Fringe. Is your favorite prospect on the bubble? Join Jason Parks and the BP prospect team as they discuss those peripheral players known as “fringe guys.” Where prospect dreams go to die.
Lost. Not to be confused with ABC’s iconic supernatural drama; it’s just the 2013 Astros.
According to Jim Leyland. Just Jim Leyland holding forth for 22 minutes. I don’t know about you, but I would watch the hell out of this.
MLB Yard Crashers. Each week a different stadium’s grounds crew takes a contestant’s yard from mild to wild!
Bizarre Foods with Kyle Zimmer. The Kansas City prospect ventures outside the mall mainstream and visits non-casual-dining restaurants across the country. In the first season he learns about veganism (“Hold up, they don’t eat any meat? Not even bacon? EVER??”) and tries his first-ever non-P.F. Chang’s Chinese food. His catchphrase is poised to sweep the country: “We ain’t at Chipotle anymore!”

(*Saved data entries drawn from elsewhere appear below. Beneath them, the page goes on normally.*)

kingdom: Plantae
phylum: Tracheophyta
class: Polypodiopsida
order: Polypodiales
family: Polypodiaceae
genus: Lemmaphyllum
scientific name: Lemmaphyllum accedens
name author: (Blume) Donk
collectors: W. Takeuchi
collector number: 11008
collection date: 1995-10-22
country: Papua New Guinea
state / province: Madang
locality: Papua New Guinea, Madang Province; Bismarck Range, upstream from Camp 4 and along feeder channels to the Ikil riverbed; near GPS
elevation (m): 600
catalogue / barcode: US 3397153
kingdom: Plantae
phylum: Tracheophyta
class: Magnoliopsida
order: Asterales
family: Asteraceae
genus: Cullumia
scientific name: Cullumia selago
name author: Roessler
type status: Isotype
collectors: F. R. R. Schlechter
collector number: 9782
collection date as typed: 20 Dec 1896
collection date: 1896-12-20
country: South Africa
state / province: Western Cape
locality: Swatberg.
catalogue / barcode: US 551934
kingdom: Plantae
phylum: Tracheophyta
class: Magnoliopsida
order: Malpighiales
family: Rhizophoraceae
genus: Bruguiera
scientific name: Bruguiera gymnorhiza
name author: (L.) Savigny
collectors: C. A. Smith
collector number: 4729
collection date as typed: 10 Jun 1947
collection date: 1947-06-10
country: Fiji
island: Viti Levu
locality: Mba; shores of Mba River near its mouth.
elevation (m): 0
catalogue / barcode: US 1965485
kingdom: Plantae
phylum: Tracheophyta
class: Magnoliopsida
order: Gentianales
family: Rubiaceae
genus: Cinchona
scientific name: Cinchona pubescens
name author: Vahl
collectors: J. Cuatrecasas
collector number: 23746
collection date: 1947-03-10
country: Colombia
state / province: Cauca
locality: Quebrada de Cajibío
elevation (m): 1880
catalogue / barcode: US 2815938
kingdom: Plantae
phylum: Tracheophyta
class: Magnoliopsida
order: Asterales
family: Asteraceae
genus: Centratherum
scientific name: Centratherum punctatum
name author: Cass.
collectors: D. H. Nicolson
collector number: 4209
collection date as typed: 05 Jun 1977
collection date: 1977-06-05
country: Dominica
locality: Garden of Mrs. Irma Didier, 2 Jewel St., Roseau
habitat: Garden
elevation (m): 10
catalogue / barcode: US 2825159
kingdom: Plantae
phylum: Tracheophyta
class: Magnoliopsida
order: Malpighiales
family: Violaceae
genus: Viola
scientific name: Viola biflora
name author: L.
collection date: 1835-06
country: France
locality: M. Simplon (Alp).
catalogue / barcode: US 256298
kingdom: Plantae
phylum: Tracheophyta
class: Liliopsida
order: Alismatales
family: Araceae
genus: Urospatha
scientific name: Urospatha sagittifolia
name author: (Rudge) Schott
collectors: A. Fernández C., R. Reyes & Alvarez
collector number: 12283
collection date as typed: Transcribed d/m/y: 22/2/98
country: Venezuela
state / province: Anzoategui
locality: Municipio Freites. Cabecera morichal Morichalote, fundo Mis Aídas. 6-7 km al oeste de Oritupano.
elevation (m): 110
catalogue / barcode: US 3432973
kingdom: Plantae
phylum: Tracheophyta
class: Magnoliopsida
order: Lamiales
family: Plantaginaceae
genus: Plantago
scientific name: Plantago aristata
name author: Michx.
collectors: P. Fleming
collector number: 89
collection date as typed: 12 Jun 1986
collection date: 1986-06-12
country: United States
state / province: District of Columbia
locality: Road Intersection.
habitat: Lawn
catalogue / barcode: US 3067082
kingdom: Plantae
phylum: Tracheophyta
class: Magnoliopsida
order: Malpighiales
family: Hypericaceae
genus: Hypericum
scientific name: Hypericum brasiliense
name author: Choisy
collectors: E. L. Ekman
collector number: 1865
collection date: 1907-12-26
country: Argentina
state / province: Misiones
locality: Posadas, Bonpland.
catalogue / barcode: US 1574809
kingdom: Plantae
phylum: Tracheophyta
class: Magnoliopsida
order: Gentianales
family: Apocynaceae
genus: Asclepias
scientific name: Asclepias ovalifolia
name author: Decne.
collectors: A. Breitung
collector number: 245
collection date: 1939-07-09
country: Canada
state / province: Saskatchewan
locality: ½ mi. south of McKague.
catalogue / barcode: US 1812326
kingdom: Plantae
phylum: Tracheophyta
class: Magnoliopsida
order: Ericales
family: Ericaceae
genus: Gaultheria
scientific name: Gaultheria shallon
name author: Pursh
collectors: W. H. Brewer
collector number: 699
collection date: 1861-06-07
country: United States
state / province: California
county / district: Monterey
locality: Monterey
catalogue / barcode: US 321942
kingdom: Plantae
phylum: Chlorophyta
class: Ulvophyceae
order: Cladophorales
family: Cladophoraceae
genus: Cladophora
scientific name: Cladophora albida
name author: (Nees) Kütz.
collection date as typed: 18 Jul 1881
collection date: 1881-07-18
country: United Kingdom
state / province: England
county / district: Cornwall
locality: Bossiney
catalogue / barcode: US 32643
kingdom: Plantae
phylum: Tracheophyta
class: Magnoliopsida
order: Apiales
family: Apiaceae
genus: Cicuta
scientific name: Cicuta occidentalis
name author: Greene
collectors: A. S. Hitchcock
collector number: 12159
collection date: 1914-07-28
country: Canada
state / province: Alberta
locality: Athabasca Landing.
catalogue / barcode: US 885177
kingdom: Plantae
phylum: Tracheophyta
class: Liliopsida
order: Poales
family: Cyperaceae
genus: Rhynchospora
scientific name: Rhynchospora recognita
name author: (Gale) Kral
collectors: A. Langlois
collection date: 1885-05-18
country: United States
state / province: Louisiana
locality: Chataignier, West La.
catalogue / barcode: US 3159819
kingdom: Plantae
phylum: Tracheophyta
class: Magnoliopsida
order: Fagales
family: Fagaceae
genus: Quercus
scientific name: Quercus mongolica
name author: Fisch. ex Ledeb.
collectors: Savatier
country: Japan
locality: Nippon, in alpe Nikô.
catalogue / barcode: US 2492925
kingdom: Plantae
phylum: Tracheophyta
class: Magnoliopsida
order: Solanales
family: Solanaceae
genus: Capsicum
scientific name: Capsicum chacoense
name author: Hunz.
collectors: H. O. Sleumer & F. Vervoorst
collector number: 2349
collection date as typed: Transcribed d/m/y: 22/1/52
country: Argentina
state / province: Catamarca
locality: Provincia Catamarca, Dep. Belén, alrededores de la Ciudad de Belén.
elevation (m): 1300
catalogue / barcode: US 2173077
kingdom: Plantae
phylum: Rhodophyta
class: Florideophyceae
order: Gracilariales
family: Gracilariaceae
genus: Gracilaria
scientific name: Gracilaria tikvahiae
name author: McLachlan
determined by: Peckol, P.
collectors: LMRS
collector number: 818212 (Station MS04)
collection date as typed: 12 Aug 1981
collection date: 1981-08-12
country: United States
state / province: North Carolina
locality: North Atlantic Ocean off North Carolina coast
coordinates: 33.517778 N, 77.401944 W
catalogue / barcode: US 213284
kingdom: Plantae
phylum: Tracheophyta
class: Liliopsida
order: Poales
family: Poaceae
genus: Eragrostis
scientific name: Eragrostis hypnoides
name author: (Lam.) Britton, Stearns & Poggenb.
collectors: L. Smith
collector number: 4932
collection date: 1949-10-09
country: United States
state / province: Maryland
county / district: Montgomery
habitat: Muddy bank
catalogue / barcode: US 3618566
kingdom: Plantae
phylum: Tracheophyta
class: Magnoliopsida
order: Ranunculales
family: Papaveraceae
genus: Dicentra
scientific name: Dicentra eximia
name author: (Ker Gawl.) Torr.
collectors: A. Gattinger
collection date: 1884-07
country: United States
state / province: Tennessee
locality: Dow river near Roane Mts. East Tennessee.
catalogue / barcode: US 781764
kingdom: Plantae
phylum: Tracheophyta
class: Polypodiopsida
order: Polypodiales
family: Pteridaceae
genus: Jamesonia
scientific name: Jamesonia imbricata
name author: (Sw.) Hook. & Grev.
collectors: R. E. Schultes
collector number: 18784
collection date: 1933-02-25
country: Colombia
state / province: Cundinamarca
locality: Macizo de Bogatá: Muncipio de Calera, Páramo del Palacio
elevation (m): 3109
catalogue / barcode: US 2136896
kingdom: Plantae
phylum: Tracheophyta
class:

Amish Mafia. Not a baseball program; just the regular show that’s on the Discovery Channel. Because I think it’s funny.
Cooking a Goddamn Steak with Nolan Ryan. Exactly what it sounds like.
At the Movies with Elbert and Roberts. Yes, that was as close as I could come to Ebert and Roeper; sue me. You’d prefer Sisk and Elbert, maybe?
Scott Elbert and Tatman Roberts share their opinions of newly released films. I’m picturing less like classic Siskel and Ebert and more like Sneakin’ in the Movies from “Hollywood Shuffle.” (Audio of that clip is both hilarious and profane; view at your own risk.)
Gray’s Anatomy. Ever wondered what made Minnesota’s Jeff Gray tick? We cut him open and find out!
The League. This reality show chronicles Brandon League’s fantasy football exploits. Also stars his son, Chalupa Batman League, and his brother, Taco League, noted practitioner of naginatajutsu.
The LoMo Show. The video version of LoMo’s twitter feed. LoMo carries around a camera and points and laughs at people. Makes “Jackass” look like “Downton Abbey.”
Literally Anything That Doesn’t Have Kevin Millar in It. I seriously think I’d rather watch “The Bad Girls Club” than Intentional Talk. Even though these women are the absolute dregs of society, I’m pretty sure none of them ever say “GOT HEEEEEEEEEEEEEM!”